- ASSIGNMENT
Reproduce only this stretch of the listing below: from the line with "Ezechiël 32; Psalm 64; Galaten 2" through the line with "Ayacucho permitirá el", exactly as written, with pictures excluded.

- SOURCE INFORMATION
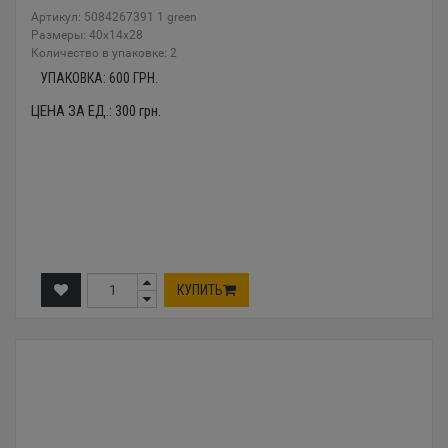
Артикул: 5084267391 1 green
Размеры: 40x14x28
Количество в упаковке: 2
УПАКОВКА:
600
ГРН.
ЦЕНА ЗА ЕД.:
300
грн.
КУПИТЬ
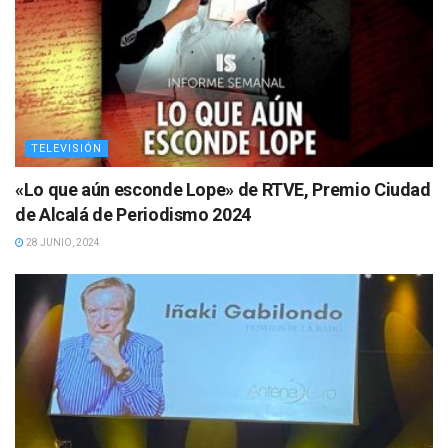
TELEVISIÓN
«Lo que aún esconde Lope» de RTVE, Premio Ciudad
de Alcalá de Periodismo 2024
28 JUNIO, 2024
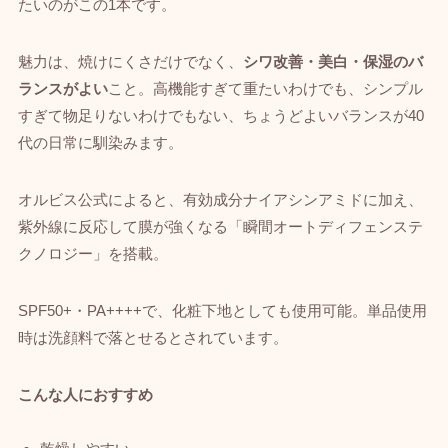
たいのがこの1本です。
魅力は、焼けにくさだけでなく、
シワ改善・美白・保湿のバ
ランスがよい
こと。高機能すぎて重たいわけでも、シンプル
すぎて物足りないわけでもない、ちょうどよいバランスが40
代の日常に馴染みます。
オルビス公式によると、有効成分ナイアシンアミドに加え、
紫外線に反応して膜が強くなる「瞬間オートディフェンステ
クノロジー」を搭載。
SPF50+・PA++++で、化粧下地としても使用可能。単品使用
時は洗顔料で落とせるとされています。
こんな人におすすめ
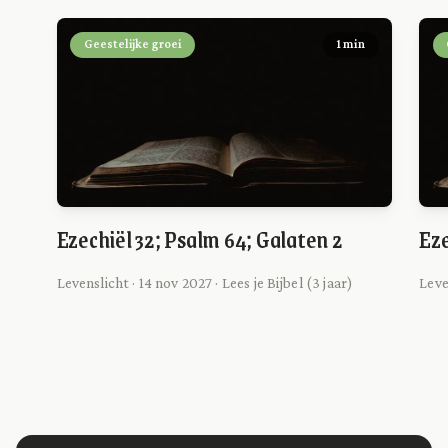
Geestelijke groei
1 min
Ezechiël 32; Psalm 64; Galaten 2
Eze
Levenslicht · 14 nov 2027 · Lees je Bijbel (3 jaar)
Leve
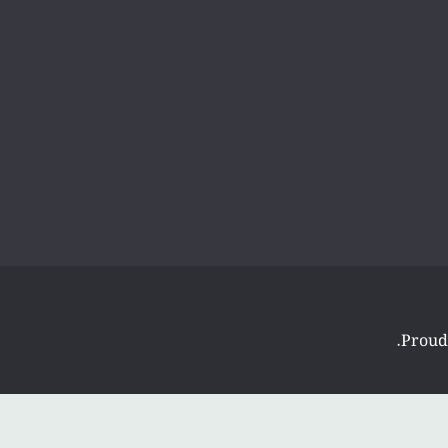
.
Proud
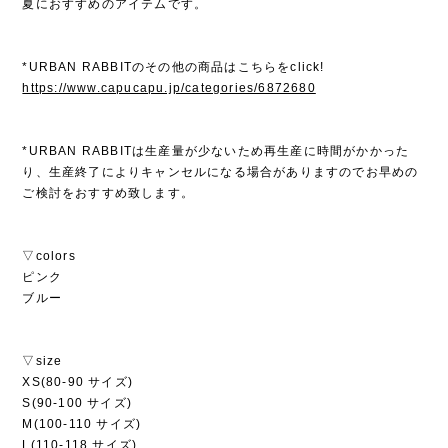
夏におすすめのアイテムです。
*URBAN RABBITのその他の商品はこちらをclick!
https://www.capucapu.jp/categories/6872680
*URBAN RABBITは生産量が少ないため再生産に時間がかかった
り、生産終了によりキャンセルになる場合がありますのでお早めの
ご検討をおすすめ致します。
▽colors
ピンク
ブルー
▽size
XS(80-90 サイズ)
S(90-100 サイズ)
M(100-110 サイズ)
L(110-118 サイズ)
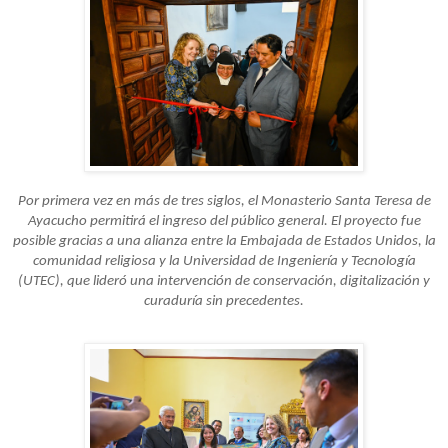
Por primera vez en más de tres siglos, el Monasterio Santa Teresa de
Ayacucho permitirá el ingreso del público general. El proyecto fue
posible gracias a una alianza entre la Embajada de Estados Unidos, la
comunidad religiosa y la Universidad de Ingeniería y Tecnología
(UTEC), que lideró una intervención de conservación, digitalización y
curaduría sin precedentes.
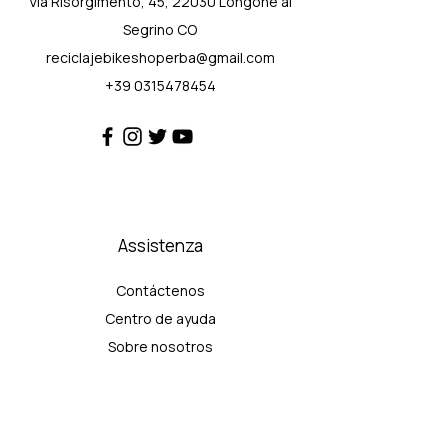
Via Risorgimento, 45, 22030 Longone al
Segrino CO
reciclajebikeshoperba@gmail.com
+39 0315478454
Assistenza
Contáctenos
Centro de ayuda
Sobre nosotros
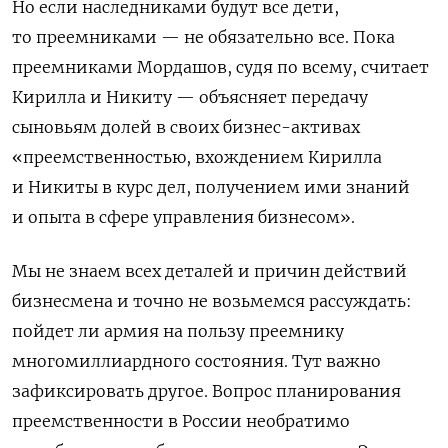
Но если наследниками будут все дети,
то преемниками — не обязательно все. Пока
преемниками Мордашов, судя по всему, считает
Кирилла и Никиту — объясняет передачу
сыновьям долей в своих бизнес-активах
«преемственностью, вхождением Кирилла
и Никиты в курс дел, получением ими знаний
и опыта в сфере управления бизнесом».
Мы не знаем всех деталей и причин действий
бизнесмена и точно не возьмемся рассуждать:
пойдет ли армия на пользу преемнику
многомиллиардного состояния. Тут важно
зафиксировать другое. Вопрос планирования
преемственности в России необратимо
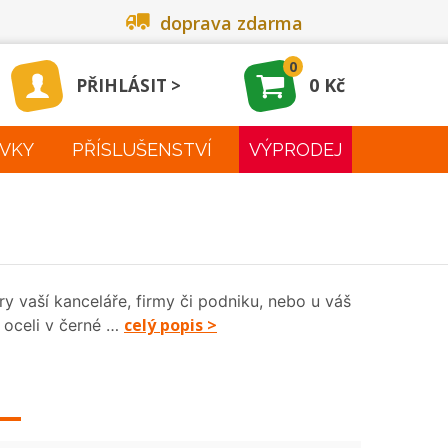
doprava zdarma
0
0 Kč
PŘIHLÁSIT
VKY
PŘÍSLUŠENSTVÍ
VÝPRODEJ
ry vaší kanceláře, firmy či podniku, nebo u váš
celý popis >
 oceli v černé …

- YOUR SOLUTION
Ezechiël 32; Psalm 64; Galaten 2
Eze
Levenslicht · 14 nov 2027 · Lees je Bijbel (3 jaar)
Leve
.
Proud
夏におすすめのアイテムです。
*URBAN RABBITのその他の商品はこちらをclick!
https://www.capucapu.jp/categories/6872680
*URBAN RABBITは生産量が少ないため再生産に時間がかかった
り、生産終了によりキャンセルになる場合がありますのでお早めの
ご検討をおすすめ致します。
▽colors
ピンク
ブルー
▽size
XS(80-90 サイズ)
S(90-100 サイズ)
M(100-110 サイズ)
L(110-118 サイズ)
Por primera vez en más de tres siglos, el Monasterio Santa Teresa de
Ayacucho permitirá el ingreso del público general. El proyecto fue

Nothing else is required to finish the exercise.